▶ _What is being asked_: Produce a verbatim copy of the entries listed below.

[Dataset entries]
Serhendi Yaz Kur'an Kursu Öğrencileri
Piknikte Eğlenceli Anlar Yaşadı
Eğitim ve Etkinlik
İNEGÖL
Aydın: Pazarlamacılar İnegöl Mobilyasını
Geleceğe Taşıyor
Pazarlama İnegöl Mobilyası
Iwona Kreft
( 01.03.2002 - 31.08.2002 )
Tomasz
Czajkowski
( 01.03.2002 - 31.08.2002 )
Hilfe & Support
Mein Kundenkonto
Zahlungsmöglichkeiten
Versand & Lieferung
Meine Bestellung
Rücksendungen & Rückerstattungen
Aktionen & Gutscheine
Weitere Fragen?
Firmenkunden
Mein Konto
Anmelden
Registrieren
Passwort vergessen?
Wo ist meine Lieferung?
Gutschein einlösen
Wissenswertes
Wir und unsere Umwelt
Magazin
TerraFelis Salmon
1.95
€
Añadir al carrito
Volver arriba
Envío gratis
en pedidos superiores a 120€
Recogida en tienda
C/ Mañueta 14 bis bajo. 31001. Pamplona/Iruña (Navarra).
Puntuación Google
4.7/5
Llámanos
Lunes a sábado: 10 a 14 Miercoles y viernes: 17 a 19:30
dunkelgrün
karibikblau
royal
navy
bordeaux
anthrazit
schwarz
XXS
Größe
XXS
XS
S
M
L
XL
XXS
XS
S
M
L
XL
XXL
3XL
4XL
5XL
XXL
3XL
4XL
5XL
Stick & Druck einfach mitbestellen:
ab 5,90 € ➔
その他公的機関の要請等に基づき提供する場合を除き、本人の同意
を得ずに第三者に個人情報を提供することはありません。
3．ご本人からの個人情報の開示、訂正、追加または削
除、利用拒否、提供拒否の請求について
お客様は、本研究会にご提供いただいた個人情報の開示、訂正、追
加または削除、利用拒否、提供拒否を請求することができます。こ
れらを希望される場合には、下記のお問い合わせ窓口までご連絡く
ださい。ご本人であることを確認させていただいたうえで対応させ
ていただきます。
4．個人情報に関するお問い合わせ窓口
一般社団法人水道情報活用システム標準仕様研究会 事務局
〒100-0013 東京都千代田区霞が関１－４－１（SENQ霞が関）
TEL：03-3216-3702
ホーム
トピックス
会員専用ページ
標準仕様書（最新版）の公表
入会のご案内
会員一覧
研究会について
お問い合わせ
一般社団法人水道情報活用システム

▶ _Result_:
Serhendi Yaz Kur'an Kursu Öğrencileri
Piknikte Eğlenceli Anlar Yaşadı
Eğitim ve Etkinlik
İNEGÖL
Aydın: Pazarlamacılar İnegöl Mobilyasını
Geleceğe Taşıyor
Pazarlama İnegöl Mobilyası
Iwona Kreft
( 01.03.2002 - 31.08.2002 )
Tomasz
Czajkowski
( 01.03.2002 - 31.08.2002 )
Hilfe & Support
Mein Kundenkonto
Zahlungsmöglichkeiten
Versand & Lieferung
Meine Bestellung
Rücksendungen & Rückerstattungen
Aktionen & Gutscheine
Weitere Fragen?
Firmenkunden
Mein Konto
Anmelden
Registrieren
Passwort vergessen?
Wo ist meine Lieferung?
Gutschein einlösen
Wissenswertes
Wir und unsere Umwelt
Magazin
TerraFelis Salmon
1.95
€
Añadir al carrito
Volver arriba
Envío gratis
en pedidos superiores a 120€
Recogida en tienda
C/ Mañueta 14 bis bajo. 31001. Pamplona/Iruña (Navarra).
Puntuación Google
4.7/5
Llámanos
Lunes a sábado: 10 a 14 Miercoles y viernes: 17 a 19:30
dunkelgrün
karibikblau
royal
navy
bordeaux
anthrazit
schwarz
XXS
Größe
XXS
XS
S
M
L
XL
XXS
XS
S
M
L
XL
XXL
3XL
4XL
5XL
XXL
3XL
4XL
5XL
Stick & Druck einfach mitbestellen:
ab 5,90 € ➔
その他公的機関の要請等に基づき提供する場合を除き、本人の同意
を得ずに第三者に個人情報を提供することはありません。
3．ご本人からの個人情報の開示、訂正、追加または削
除、利用拒否、提供拒否の請求について
お客様は、本研究会にご提供いただいた個人情報の開示、訂正、追
加または削除、利用拒否、提供拒否を請求することができます。こ
れらを希望される場合には、下記のお問い合わせ窓口までご連絡く
ださい。ご本人であることを確認させていただいたうえで対応させ
ていただきます。
4．個人情報に関するお問い合わせ窓口
一般社団法人水道情報活用システム標準仕様研究会 事務局
〒100-0013 東京都千代田区霞が関１－４－１（SENQ霞が関）
TEL：03-3216-3702
ホーム
トピックス
会員専用ページ
標準仕様書（最新版）の公表
入会のご案内
会員一覧
研究会について
お問い合わせ
一般社団法人水道情報活用システム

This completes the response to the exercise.